I have no pat answers to the vexed question of online communities. It is early days and the communities in question are still in their infancy; we may not yet have the perspective to judge their merits or otherwise. In a recent blog post, my friend (not IRL, but one of my many talented Twitter friends – go figure…) Benjamin Dyer points out that online communities are fundamentally flawed, because they are driven by emotional human beings. Read his thought-provoking post about building an online community here.

When another Twitter acquaintance, Neil Perkin, was asked to present on how online communities work, he actually crowdsourced opinion which he was then able to feature in his talk. Read more about Neil’s intriguing project here.

From a purely personal perspective – that is: of someone working freelance from home, alone but for the much-appreciated company but non-existent conversation of three psycho spaniels – I feel extremely grateful for the often unexpected but always stimulating interaction with my own online communities – such as they are.

I have finally been able to abandon an uncomfortable fortnightly evening of warm Pinot Grigio and bitching, masquerading as a book club and I am now able, via Shelfari.com, to discuss my own favourite books with intelligent readers around the world, who share not merely my postcode but my literary predilections

When I switch on my computer every morning, I remain enchanted (just about) to be able, via Facebook, to IM my teenage goddaughter who has just got back from school in Hong Kong or to see the very latest photographs my talented stepson Daniel Griffin has uploaded to Flickr.com from his current trip to India & Nepal.

Via Twitter, I am in touch with scores of other freelance translators around the world - all of whom are never less than generous with their tips, suggestions and even the occasional heads-up on a potential work opportunity.

Over the last 30 months, as I've struggled to find my way through the terrifying parallel universe that is the planet of geriatric care, I have been more grateful than ever for the opportunity to moan, whinge and even scream in cyber-space. And guess what? Amazingly – you usually get heard.

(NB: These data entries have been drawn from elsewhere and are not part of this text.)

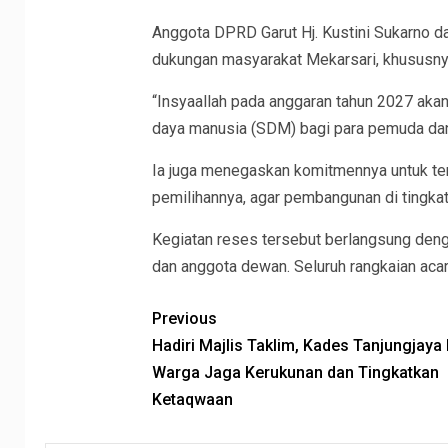
Anggota DPRD Garut Hj. Kustini Sukarno 
dukungan masyarakat Mekarsari, khususn
“Insyaallah pada anggaran tahun 2027 aka
daya manusia (SDM) bagi para pemuda dan 
Ia juga menegaskan komitmennya untuk te
pemilihannya, agar pembangunan di tingka
Kegiatan reses tersebut berlangsung deng
dan anggota dewan. Seluruh rangkaian acara 
Previous
Hadiri Majlis Taklim, Kades Tanjungjaya
Warga Jaga Kerukunan dan Tingkatkan
Ketaqwaan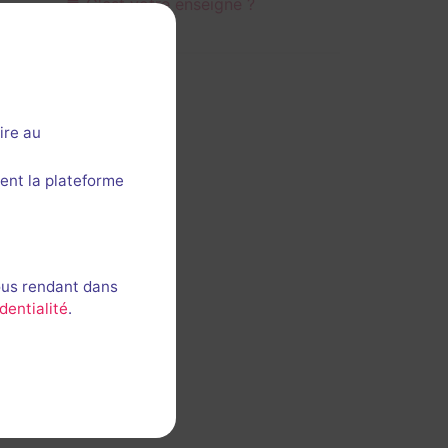
C'est votre enseigne ?
ire au
ent la plateforme
ous rendant dans
dentialité
.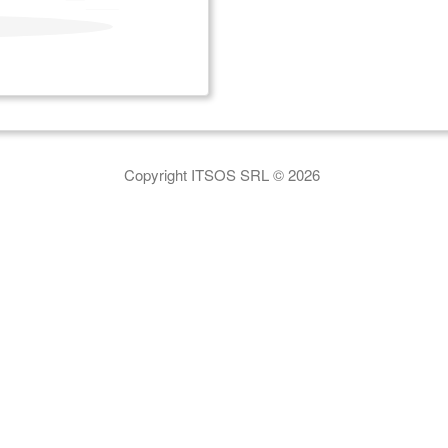
Copyright ITSOS SRL © 2026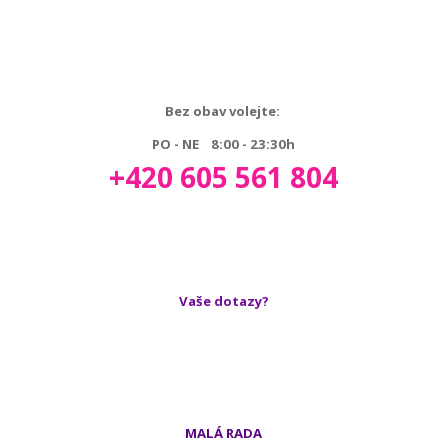
Bez obav volejte:
PO - NE 8:00 - 23:30h
+420 605 561 804
Vaše dotazy?
MALÁ RADA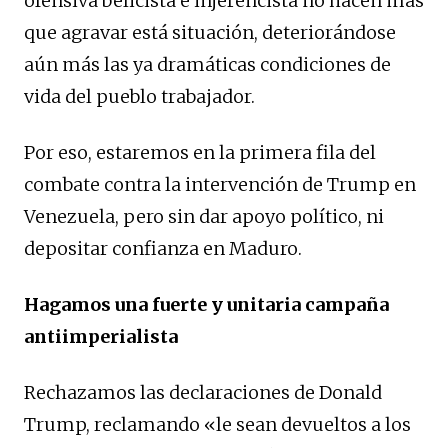
ofensiva belicista e injerencista no hacen más
que agravar está situación, deteriorándose
aún más las ya dramáticas condiciones de
vida del pueblo trabajador.
Por eso, estaremos en la primera fila del
combate contra la intervención de Trump en
Venezuela, pero sin dar apoyo político, ni
depositar confianza en Maduro.
Hagamos una fuerte y unitaria campaña
antiimperialista
Rechazamos las declaraciones de Donald
Trump, reclamando «le sean devueltos a los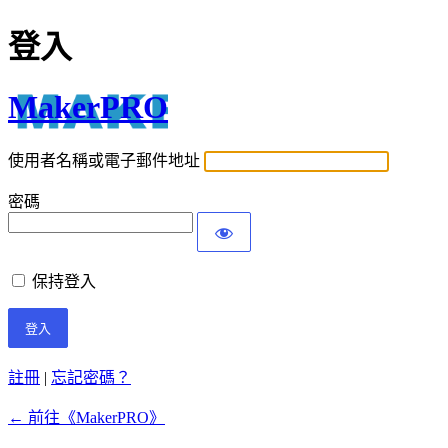
登入
MakerPRO
使用者名稱或電子郵件地址
密碼
保持登入
註冊
|
忘記密碼？
← 前往《MakerPRO》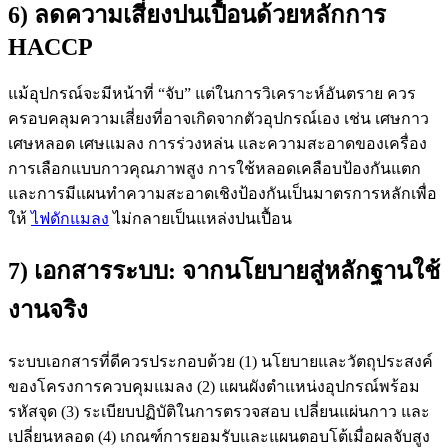
6) ลดความเสี่ยงปนเปื้อนด้วยหลักการ
HACCP
แม้อุปกรณ์จะมีหน้าที่ “จับ” แต่ในการวิเคราะห์อันตราย ควร
ครอบคลุมความเสี่ยงที่อาจเกิดจากตัวอุปกรณ์เอง เช่น เศษกาว
เศษหลอด เศษแมลง การร่วงหล่น และความสะอาดของเครื่อง
การเลือกแบบกาวคุณภาพสูง การใช้หลอดเคลือบป้องกันแตก
และการมีแผนทำความสะอาดเชิงป้องกันเป็นมาตรการหลักเพื่อ
ให้
ไฟดักแมลง
ไม่กลายเป็นแหล่งปนเปื้อน
7) เอกสารระบบ: จากนโยบายสู่หลักฐานใช้
งานจริง
ระบบเอกสารที่ดีควรประกอบด้วย (1) นโยบายและวัตถุประสงค์
ของโครงการควบคุมแมลง (2) แผนผังตำแหน่งอุปกรณ์พร้อม
รหัสจุด (3) ระเบียบปฏิบัติในการตรวจสอบ เปลี่ยนแผ่นกาว และ
เปลี่ยนหลอด (4) เกณฑ์การยอมรับและแผนตอบโต้เมื่อผลจับสูง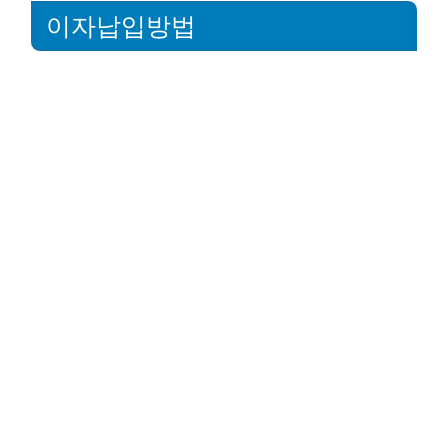
이자납입방법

Late one November night in 2006, possibly, after a glass of wine or two, I started to blog – more or less anonymously & very much elsewhere. I wrote about my much loved Father’s sudden & utterly unexpected descent into a rare, and not yet fully understood, form of dementia, about our frustrations at the tyrannies of the “pathways” & “protocols” of the health & social care systems, about our shock & distress when we discovered that so many of those with a duty of care to my father were actually exploiting and abusing his frailty, his confusion, his generosity and his trust.

Within minutes of pressing post, I had received a score of responses: from social care professionals, from more than one medic, from daughters who had been through a similar experience. Yet the majority came from casual readers, those who had taken a few minutes to read my posts and who felt moved enough to respond. If that is not a "community" - I'm not quite sure what is.